■ TRY IT
If a line in the records below holds the word "circle", copy it.

*** Opening of INPUT ***

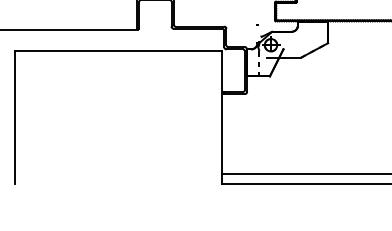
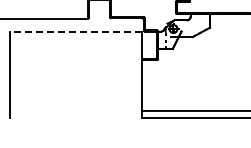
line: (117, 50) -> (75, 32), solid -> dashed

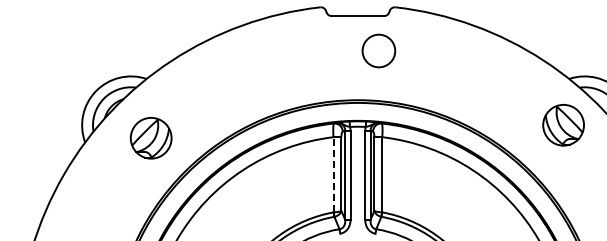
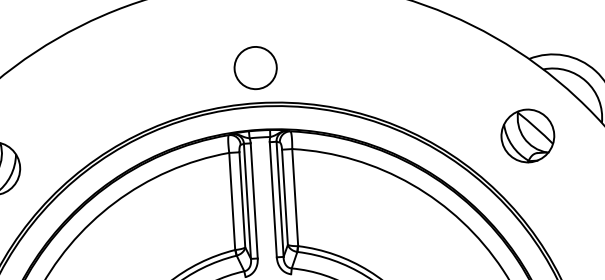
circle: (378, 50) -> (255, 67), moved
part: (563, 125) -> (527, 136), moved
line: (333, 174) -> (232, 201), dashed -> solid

*** Close of INPUT ***
*** Opening of INPUT ***

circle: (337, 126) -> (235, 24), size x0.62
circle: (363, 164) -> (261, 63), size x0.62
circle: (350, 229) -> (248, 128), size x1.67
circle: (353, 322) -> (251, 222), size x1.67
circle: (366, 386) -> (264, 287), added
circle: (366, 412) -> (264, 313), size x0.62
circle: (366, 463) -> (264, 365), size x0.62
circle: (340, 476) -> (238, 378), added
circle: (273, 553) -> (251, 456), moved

*** Close of INPUT ***
*** Opening of INPUT ***

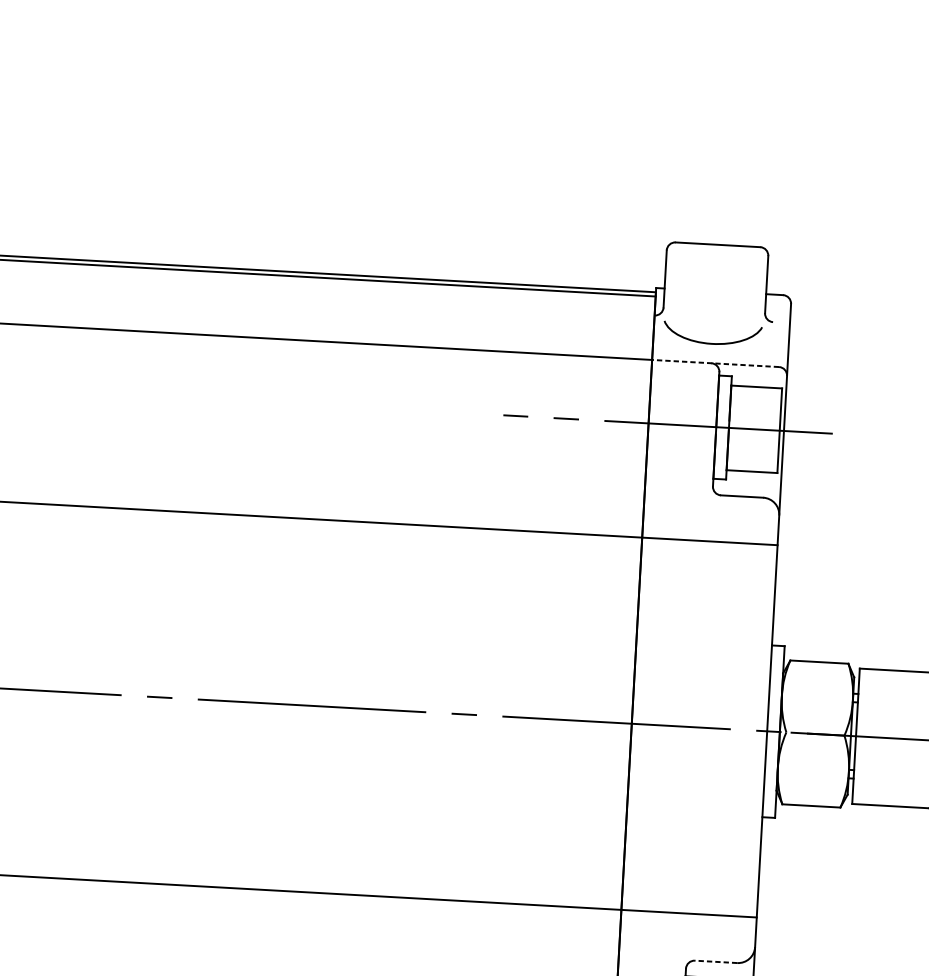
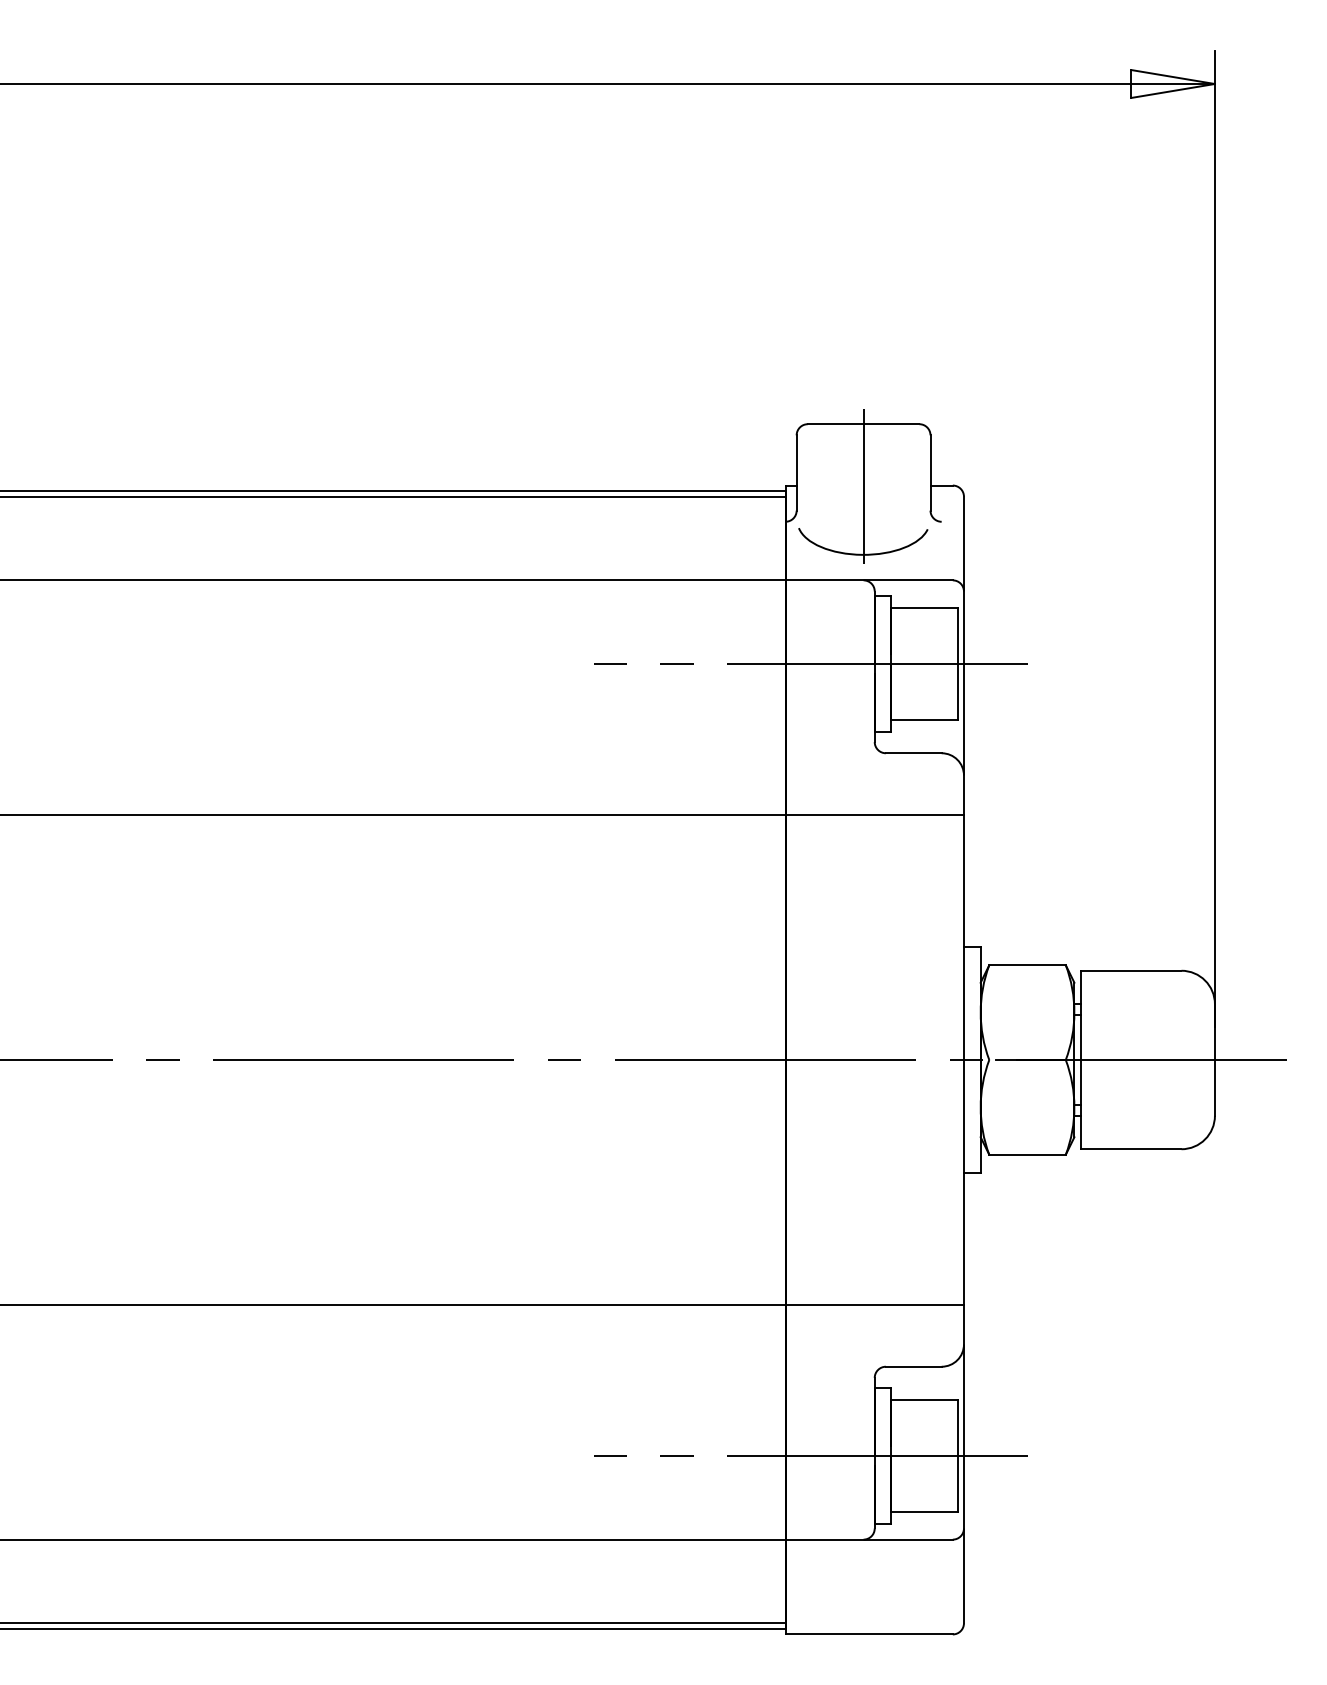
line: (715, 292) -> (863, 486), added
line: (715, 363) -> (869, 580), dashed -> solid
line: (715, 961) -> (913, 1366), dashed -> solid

*** Close of INPUT ***

■ ANSWER TO THIS PROBLEM
circle: (378, 50) -> (255, 67), moved
circle: (337, 126) -> (235, 24), size x0.62
circle: (363, 164) -> (261, 63), size x0.62
circle: (350, 229) -> (248, 128), size x1.67
circle: (353, 322) -> (251, 222), size x1.67
circle: (366, 386) -> (264, 287), added
circle: (366, 412) -> (264, 313), size x0.62
circle: (366, 463) -> (264, 365), size x0.62
circle: (340, 476) -> (238, 378), added
circle: (273, 553) -> (251, 456), moved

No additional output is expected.